Copy the lines starting at the one that contains "I work from text rather than images. Please turn the current" and ending at the one that contains "Here: mA 5.5", keeping every character as it stands.

## DATA RECORDS

————————

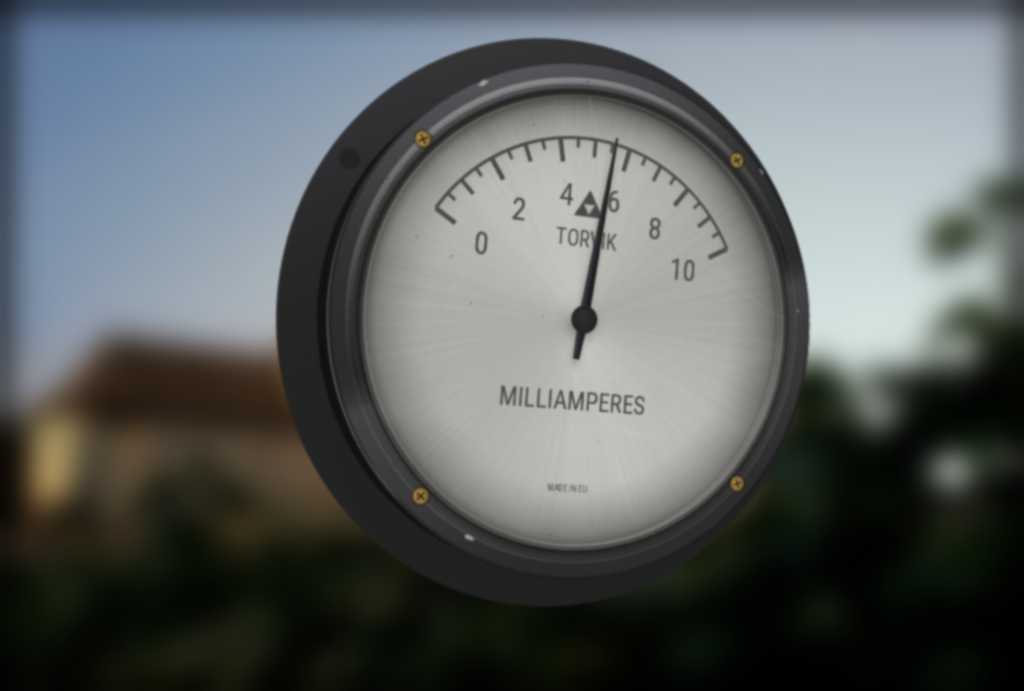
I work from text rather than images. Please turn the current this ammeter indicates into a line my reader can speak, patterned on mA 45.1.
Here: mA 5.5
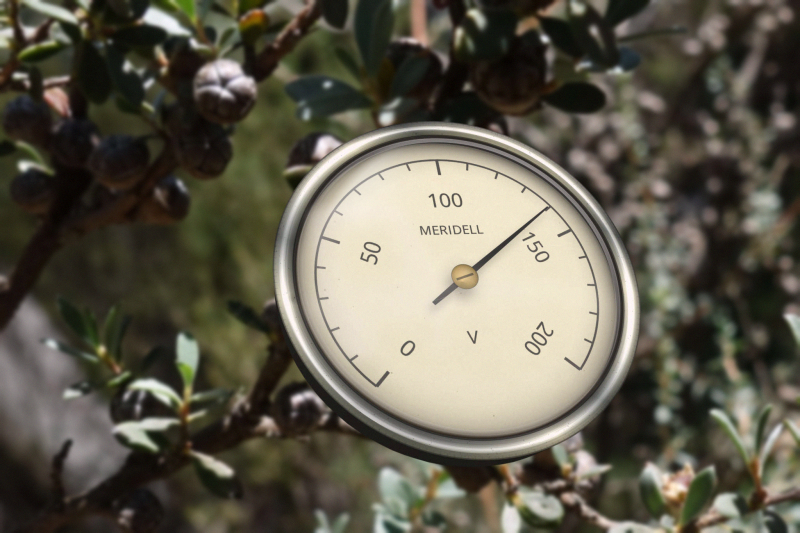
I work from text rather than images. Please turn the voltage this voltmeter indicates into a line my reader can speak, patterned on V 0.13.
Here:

————————

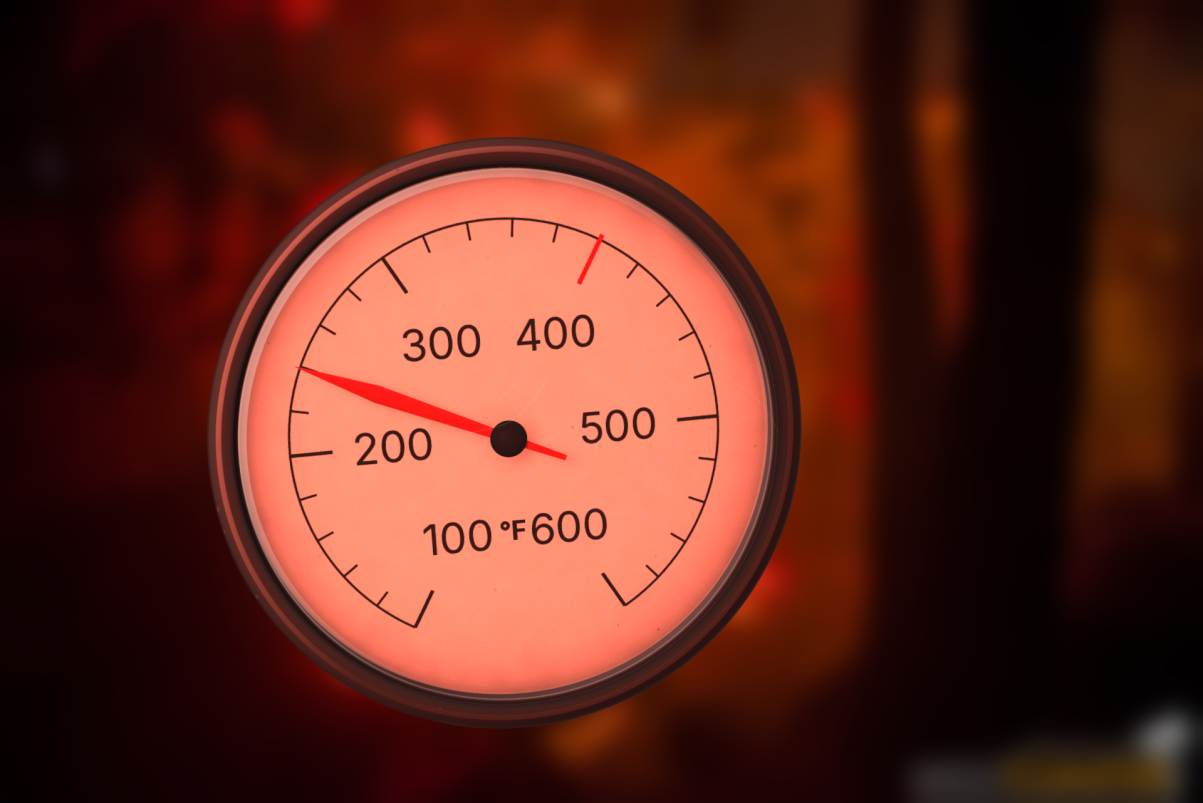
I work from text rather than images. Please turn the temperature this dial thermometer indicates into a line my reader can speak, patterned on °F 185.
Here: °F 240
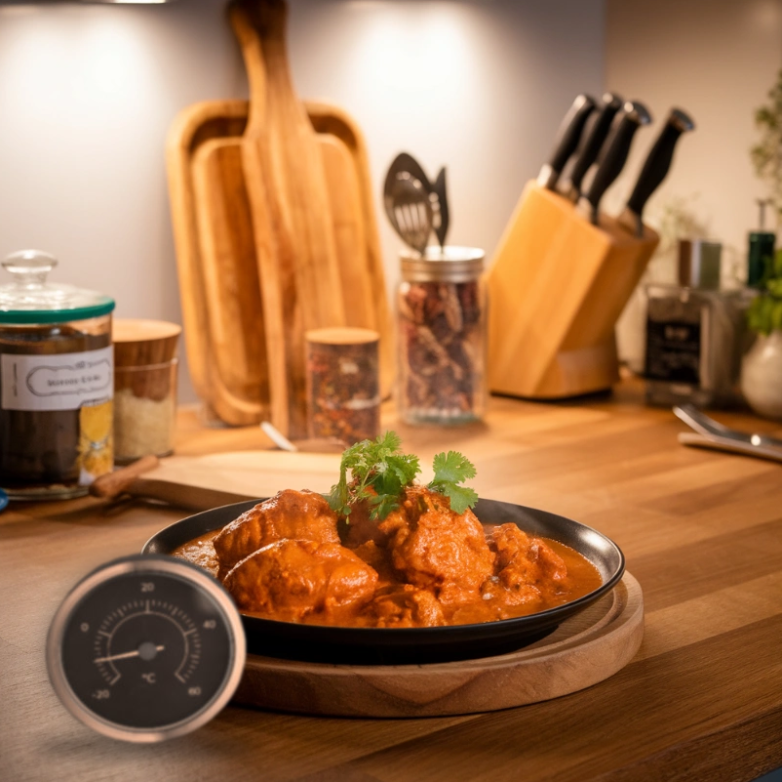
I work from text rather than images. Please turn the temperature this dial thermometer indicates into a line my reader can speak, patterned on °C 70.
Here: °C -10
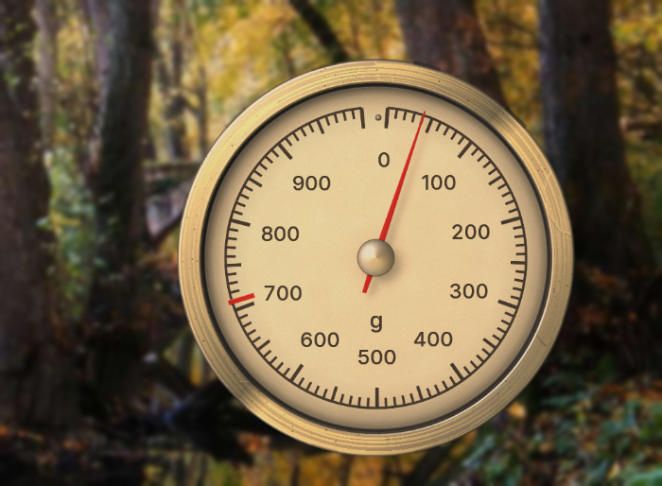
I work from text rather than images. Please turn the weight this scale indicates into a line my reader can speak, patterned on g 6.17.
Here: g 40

————————

## SOLUTION TO THE PROBLEM
I work from text rather than images. Please turn the current this ammeter indicates into a line my reader can speak, patterned on mA 45.1.
Here: mA 5.5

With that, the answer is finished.